Top of Text block
Providing Pediatric Cancer Patients With Tools to Boost Resiliency During Treatment

Video

E. Anders Kolb, MD, Director of Nemours Center for Cancer and Blood Disorders at Nemours/Alfred I. duPont Hospital for Children, explains the importance of teaching resiliency as an educational tool and addressing the psychosocial burdens placed on patients in pediatric oncology.

At the American Society of Clinical Oncology (ASCO) 2018 annual meeting in Chicago, E. Anders Kolb, MD, Director of Nemours Center for Cancer and Blood Disorders at Nemours/Alfred I. duPont Hospital for Children, explained the importance of teaching resiliency as an educational tool and addressing the psychosocial burdens placed on patients in pediatric oncology.

Dr Kolb: I just came from a talk by Abby Rosenburg, MD, MS, MA at Seattle Children’s, who is working on [developing] tools to help adolescent, young-adult patients work on resiliency throughout the course of treatment.

Making sure that we can improve outcomes not just through cancer therapy, but also improve outcomes by—and there were several talks about this—ensuring that adolescent, young-adult survivors of childhood cancers participate in exercise programs, participate in healthy behaviors like HPV vaccination, that they’re engaged in their care, and that they have tools at their disposal during treatment that will improve their resiliency through treatment.

We know that adolescent, young-adult survivors are less likely to go to college, less likely to get married, less likely to stay married, less likely to have a high-paying job relative to sibling or normal controls.

Providing the tools during treatment that can help adolescents and young adults not only be cured of their cancers, but not be saddled with the baggage associated with treatment in terms of psychosocial distress and adjustment [is important]. We want to make sure that we support them through their therapy, that we have the right psychosocial teams available to them, and that we have the right validated psychosocial tools available to them as well. We want to make sure we’re able study these tools and apply them specifically with inspected and monitored outcomes.
Bottom of Text block
Top of Record extracts
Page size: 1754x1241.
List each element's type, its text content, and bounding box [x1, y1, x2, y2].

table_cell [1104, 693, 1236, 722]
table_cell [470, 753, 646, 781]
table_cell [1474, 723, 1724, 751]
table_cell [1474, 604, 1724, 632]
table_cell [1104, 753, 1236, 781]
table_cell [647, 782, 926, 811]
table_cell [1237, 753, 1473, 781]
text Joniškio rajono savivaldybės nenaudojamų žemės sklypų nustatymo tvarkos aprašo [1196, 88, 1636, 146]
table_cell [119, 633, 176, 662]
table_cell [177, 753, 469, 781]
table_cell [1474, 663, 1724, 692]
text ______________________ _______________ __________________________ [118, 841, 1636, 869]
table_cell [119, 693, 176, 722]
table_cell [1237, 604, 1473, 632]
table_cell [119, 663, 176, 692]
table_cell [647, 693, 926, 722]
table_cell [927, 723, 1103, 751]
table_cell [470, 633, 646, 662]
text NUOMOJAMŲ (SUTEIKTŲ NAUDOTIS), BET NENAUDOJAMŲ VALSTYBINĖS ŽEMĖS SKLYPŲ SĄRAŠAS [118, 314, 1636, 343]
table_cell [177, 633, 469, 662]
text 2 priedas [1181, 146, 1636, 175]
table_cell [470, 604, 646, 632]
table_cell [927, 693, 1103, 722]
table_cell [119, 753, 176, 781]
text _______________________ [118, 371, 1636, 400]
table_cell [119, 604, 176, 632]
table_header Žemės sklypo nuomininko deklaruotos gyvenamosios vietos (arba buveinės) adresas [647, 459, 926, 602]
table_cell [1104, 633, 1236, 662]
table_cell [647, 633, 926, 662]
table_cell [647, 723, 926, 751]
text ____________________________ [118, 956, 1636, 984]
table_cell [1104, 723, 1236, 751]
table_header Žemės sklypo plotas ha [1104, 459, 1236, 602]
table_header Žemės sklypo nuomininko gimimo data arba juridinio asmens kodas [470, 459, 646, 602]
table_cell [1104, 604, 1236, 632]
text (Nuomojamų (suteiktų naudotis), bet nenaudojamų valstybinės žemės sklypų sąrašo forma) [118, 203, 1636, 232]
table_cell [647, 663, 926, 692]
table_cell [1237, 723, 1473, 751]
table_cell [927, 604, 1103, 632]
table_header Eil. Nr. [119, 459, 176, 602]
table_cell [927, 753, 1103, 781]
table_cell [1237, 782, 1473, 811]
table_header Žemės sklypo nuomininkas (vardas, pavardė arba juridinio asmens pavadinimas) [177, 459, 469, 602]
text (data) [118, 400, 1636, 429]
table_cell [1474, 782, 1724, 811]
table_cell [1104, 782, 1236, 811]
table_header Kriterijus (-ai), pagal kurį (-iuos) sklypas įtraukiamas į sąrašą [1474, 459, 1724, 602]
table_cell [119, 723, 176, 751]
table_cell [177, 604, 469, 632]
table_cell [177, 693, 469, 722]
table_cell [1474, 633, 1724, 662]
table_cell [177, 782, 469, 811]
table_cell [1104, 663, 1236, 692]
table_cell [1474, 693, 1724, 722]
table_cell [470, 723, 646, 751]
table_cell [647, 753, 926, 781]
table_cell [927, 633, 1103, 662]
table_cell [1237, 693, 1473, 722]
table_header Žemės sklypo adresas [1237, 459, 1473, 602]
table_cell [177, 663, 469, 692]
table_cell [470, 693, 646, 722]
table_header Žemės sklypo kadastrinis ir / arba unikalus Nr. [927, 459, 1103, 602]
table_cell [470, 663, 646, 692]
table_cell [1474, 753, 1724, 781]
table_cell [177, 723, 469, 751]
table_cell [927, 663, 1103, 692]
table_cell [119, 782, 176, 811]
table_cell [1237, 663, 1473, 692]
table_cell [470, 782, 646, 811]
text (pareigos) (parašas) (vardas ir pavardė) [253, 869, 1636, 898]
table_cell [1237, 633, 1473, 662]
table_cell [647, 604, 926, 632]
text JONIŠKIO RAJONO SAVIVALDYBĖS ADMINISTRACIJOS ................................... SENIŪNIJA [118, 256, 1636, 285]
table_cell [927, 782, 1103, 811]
Bottom of Record extracts
## [Exercise tasks]
**a.** In the text on pediatric cancer resiliency, in which city was the ASCO 2018 annual meeting held?
**b.** Print the passage of the pediatric cancer resiliency text that begins at the words "Dr Kolb: I just" and stops after the words "resiliency through treatment.".

## [Solutions per task]
**a.** Chicago

**b.**
Dr Kolb: I just came from a talk by Abby Rosenburg, MD, MS, MA at Seattle Children’s, who is working on [developing] tools to help adolescent, young-adult patients work on resiliency throughout the course of treatment.

Making sure that we can improve outcomes not just through cancer therapy, but also improve outcomes by—and there were several talks about this—ensuring that adolescent, young-adult survivors of childhood cancers participate in exercise programs, participate in healthy behaviors like HPV vaccination, that they’re engaged in their care, and that they have tools at their disposal during treatment that will improve their resiliency through treatment.